Anti-Aliasing Filtering: From Algorithm Optimization to Hardware Architecture
Anti-aliasing filtering serves as the critical defense in DDCs, requiring design to meet stringent passband flatness and stopband attenuation specifications. In FPGA implementations, CIC filters emerge as the preferred downsampling module due to their multiplier-free nature. For instance, in a satellite communication receiver, a 64x downsampling was achieved by cascading five-stage CIC filters. By pre-positioning the decimation operation using the Noble identity, the comb filter order was reduced from 5th to 1st order, cutting resource consumption by 65%. However, the passband attenuation issue of CIC filters requires correction via a compensating filter (PFIR). One design employed a 31th-order PFIR to suppress passband ripple from 4.5dB to 0.1dB, while simultaneously reducing the number of multipliers by 30% through Canonical Signed Digit (CSD) coding.

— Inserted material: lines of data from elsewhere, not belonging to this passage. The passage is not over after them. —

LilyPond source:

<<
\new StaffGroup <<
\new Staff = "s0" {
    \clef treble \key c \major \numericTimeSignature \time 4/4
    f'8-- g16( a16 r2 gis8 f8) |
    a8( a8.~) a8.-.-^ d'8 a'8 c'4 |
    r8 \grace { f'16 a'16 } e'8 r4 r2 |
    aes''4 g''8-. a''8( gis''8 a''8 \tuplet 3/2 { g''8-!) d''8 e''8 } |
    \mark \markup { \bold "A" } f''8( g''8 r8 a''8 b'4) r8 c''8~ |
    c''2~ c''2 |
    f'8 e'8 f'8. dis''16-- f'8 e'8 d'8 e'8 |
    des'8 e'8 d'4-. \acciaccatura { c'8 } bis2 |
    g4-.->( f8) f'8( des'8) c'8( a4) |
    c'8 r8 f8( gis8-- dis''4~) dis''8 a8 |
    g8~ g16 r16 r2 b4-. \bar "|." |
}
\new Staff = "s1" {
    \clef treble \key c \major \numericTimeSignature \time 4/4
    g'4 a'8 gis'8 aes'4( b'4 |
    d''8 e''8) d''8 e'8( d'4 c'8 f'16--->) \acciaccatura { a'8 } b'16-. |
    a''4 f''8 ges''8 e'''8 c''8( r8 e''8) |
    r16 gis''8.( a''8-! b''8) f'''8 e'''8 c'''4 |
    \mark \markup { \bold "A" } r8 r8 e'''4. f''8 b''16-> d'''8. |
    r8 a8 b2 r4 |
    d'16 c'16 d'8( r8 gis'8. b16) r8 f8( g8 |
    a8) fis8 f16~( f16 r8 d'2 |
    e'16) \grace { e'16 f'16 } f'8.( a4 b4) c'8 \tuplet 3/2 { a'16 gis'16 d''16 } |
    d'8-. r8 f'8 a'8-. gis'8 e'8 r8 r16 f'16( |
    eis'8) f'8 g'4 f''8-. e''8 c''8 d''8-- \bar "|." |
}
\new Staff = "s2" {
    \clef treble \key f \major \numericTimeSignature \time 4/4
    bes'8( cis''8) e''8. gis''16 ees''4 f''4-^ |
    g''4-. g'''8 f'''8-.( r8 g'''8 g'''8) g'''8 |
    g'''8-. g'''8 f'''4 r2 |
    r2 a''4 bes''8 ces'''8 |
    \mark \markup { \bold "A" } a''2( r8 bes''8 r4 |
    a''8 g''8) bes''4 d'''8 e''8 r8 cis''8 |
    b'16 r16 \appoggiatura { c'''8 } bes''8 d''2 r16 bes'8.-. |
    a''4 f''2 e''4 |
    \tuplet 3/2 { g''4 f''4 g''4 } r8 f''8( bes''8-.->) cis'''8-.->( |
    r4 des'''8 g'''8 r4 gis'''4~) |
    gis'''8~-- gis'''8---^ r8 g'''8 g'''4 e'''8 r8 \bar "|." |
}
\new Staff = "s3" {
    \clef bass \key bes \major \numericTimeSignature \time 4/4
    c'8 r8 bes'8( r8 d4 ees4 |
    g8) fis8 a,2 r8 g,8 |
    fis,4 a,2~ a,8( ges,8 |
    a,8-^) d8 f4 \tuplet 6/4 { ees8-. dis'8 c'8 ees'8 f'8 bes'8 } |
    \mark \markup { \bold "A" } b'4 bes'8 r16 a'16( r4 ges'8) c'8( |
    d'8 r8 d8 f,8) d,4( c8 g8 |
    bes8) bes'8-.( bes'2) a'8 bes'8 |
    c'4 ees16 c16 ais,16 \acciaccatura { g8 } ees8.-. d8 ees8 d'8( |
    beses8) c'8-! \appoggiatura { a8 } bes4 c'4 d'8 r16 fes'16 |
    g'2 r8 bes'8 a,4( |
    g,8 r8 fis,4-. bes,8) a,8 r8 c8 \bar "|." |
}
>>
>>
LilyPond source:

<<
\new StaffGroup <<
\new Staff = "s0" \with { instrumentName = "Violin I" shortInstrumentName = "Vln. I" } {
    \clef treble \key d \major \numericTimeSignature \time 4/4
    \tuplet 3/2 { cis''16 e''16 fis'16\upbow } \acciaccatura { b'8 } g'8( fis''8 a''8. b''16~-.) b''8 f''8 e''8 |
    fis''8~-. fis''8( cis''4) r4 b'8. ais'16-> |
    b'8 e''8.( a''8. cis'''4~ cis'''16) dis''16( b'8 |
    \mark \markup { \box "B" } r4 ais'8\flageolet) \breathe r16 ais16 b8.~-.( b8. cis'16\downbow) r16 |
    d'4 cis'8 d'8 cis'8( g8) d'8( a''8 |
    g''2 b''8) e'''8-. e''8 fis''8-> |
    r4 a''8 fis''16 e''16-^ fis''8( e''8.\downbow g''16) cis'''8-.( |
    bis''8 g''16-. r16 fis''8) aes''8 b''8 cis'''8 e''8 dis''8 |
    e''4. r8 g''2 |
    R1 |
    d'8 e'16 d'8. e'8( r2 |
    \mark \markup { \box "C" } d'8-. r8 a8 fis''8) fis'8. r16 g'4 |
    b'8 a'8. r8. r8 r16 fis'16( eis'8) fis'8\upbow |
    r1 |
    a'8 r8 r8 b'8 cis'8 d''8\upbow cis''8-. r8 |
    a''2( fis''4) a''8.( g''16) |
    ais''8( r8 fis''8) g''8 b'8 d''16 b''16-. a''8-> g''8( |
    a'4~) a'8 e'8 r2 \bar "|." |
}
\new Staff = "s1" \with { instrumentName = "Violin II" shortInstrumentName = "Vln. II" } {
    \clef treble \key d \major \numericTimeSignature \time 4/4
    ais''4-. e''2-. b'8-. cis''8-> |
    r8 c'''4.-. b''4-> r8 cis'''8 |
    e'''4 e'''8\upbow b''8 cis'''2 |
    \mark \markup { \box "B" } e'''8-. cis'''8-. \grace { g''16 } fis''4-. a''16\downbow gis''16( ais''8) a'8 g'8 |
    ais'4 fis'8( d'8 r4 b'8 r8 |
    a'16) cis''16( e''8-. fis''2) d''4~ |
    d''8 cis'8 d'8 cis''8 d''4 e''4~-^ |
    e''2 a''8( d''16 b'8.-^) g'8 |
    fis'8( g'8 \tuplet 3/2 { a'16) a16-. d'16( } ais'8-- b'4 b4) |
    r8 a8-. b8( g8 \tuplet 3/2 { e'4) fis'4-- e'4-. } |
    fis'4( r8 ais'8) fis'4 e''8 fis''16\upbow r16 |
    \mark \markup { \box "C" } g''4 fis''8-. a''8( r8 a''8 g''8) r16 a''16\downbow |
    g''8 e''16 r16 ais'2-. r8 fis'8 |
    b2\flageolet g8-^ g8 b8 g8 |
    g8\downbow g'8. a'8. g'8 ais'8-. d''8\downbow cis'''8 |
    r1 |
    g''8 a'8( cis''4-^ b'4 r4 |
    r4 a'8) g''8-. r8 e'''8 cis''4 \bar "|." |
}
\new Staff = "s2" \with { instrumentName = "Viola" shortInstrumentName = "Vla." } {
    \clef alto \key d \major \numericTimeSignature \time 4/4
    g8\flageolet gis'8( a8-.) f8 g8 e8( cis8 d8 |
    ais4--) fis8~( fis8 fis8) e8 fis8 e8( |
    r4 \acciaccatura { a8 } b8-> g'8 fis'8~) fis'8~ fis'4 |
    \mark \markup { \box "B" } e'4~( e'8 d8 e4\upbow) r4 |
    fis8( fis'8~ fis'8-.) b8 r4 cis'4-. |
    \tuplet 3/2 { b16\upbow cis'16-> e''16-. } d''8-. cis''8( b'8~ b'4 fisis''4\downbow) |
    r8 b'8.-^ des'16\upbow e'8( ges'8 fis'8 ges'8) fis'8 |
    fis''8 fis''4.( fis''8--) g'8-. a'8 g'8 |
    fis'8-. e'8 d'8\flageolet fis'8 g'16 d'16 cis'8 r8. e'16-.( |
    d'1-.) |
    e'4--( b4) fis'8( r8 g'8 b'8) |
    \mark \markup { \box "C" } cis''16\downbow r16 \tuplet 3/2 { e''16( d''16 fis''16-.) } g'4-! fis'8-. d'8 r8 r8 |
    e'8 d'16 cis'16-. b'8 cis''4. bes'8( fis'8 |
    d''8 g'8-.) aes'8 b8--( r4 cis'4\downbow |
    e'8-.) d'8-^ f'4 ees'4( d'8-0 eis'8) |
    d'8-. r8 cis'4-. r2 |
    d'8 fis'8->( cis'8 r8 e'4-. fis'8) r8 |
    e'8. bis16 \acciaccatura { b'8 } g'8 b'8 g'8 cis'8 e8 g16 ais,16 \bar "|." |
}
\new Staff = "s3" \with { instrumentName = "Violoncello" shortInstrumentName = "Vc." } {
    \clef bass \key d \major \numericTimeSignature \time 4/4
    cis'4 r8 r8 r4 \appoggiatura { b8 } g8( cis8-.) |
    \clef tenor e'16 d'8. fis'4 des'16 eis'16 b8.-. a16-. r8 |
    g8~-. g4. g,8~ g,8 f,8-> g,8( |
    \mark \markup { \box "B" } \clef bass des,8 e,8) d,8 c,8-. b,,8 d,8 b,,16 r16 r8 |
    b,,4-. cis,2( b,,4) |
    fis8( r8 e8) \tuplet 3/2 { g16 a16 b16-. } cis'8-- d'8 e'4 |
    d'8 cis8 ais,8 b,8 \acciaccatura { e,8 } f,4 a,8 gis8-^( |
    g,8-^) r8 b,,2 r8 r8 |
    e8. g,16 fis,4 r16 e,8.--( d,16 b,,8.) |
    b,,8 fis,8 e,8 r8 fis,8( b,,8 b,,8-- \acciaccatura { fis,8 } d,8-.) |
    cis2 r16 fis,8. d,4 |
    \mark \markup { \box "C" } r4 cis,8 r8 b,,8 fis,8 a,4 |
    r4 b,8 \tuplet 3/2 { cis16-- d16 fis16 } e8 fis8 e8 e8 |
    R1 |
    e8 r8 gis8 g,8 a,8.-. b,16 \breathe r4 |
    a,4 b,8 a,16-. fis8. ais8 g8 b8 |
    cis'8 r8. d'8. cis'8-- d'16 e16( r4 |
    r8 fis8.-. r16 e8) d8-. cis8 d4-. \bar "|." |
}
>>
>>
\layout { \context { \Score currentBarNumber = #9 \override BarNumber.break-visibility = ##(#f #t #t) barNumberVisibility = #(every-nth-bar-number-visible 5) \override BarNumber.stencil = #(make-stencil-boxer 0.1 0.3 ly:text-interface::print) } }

For high-precision applications, combining a half-band (HB) filter with an FIR filter offers superior performance. The HB filter's characteristic of 50% zero coefficients enables 128x downsampling on Xilinx Virtex-7 FPGA using only 12 DSP48E1 cores. The final-stage 64-order FIR filter employs a Transposed Direct (TD) architecture. Utilizing parallel multiply-accumulate units and a distributed memory architecture, it achieves 80dB stopband attenuation at a 250MHz clock, meeting 5G NR physical layer protocol requirements.
System-Level Optimization: From Module Design to Performance Validation
In an 8K@120fps video processing system, the DDC module processes 12-bit raw data at 7680×4320 resolution with a sampling rate of 1.5GSPS. A three-stage pipeline architecture is employed: The second stage employs HB filters for further 2x downsampling; the third stage uses a 64-stage FIR filter for final shaping. Implemented on the Xilinx RFSoC platform, this solution achieves an end-to-end latency of 8.2ms with power consumption of only 12W, delivering three times the energy efficiency compared to traditional ASIC solutions.
Performance verification requires combining MATLAB simulation with hardware testing. Using a radar signal processing system as an example, the 26MHz intermediate frequency signal generated by MATLAB was processed by the FPGA. The I/Q data captured via ChipScope Pro showed an error of less than 0.5LSB compared to simulation results, validating the algorithm's correctness. In actual deployment, the system maintained a dynamic range exceeding 55dB across a temperature range of -40°C to 85°C, meeting military standard requirements.
Future Outlook
As 5G-A and 6G technologies evolve, DDC algorithms must support higher sampling rates and more complex modulation schemes. Integrating FPGAs with HBM3 memory will overcome bandwidth limitations, while AI-assisted filter design tools can automatically optimize coefficients, reducing development cycles by 60%. From mixers to anti-aliasing filters, FPGAs are continuously driving DDC technology toward higher performance and lower power consumption, laying the hardware foundation for next-generation communication systems.